WWWDC 2017 is right around the corner, where Apple is expected to reveal iOS 11, the newest version of their mobile operating system.
There have been many rumors floating around about what iOS 11 will have in store for us,
but not all of those features will end up in the final product — and a lot of the features you want won't actually make the cut, either.
But that doesn't mean we can't hope for the best.
Also Check: 6 Tips And Tricks For Google Assistant On IOS
Apple didn't exactly address all of the things we wanted iOS 10 to have,
with deleting stock apps the only feature to really make it to the final build, so we're not expecting much here.
Most of those wish-list features remain when it comes to iOS 11, with the addition of the following,
which range from tiny personalization options to big-ticket items everyone can enjoy.
1. Clean Up the Control Center
I love Night Shift — I literally use it every night — but why does it have to take up an entire row in the Control Center?
It can be downsized into a smaller button like the rest of them,
which will free up more space for other quick-access features like Low Power Mode or Battery stats.
Other people have complained to me about the two-paged Control Center, where the music controls are on the second page.
I'm fine with it as is because it makes it easier to use one-handed, but there are things that bug me,
like opening the Control Center to see music when I want to use the flashlight, and vice versa.
Going back to one card would be nice if they can squeeze everything in ...

- - - - -

• [To be done] Retype the passage of the iOS 11 article that runs from "1. Clean Up" up to and including "the Control Center?".

- - - - -

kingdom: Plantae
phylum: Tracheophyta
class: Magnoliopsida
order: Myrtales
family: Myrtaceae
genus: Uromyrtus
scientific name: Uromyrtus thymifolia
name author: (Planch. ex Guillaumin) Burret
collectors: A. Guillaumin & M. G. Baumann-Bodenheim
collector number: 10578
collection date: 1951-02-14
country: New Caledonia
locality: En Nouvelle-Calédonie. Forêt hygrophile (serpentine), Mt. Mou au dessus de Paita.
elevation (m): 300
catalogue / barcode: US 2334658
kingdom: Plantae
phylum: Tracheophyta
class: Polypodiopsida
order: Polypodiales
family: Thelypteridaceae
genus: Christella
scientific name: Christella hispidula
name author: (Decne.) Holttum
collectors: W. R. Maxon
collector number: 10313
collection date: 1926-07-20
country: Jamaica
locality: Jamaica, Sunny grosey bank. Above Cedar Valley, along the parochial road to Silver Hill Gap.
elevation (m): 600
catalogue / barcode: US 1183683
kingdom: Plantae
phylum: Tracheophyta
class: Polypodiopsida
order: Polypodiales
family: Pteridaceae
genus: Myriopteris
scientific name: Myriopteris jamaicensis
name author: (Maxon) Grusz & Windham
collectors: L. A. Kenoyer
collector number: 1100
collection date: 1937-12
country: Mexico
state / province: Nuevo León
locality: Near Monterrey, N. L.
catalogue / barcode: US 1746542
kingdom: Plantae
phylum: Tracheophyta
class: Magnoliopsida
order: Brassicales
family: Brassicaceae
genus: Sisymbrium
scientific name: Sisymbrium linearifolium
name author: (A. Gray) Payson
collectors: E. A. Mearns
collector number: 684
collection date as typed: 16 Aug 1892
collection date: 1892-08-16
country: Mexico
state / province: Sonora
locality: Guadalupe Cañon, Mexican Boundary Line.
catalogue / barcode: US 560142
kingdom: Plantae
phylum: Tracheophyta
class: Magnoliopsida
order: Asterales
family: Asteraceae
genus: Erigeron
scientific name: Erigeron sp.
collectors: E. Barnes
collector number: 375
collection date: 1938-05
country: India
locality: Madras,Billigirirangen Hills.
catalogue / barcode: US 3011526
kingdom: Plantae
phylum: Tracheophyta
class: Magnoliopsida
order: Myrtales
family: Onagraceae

- - - - -

• [Result of this task]
1. Clean Up the Control Center
I love Night Shift — I literally use it every night — but why does it have to take up an entire row in the Control Center?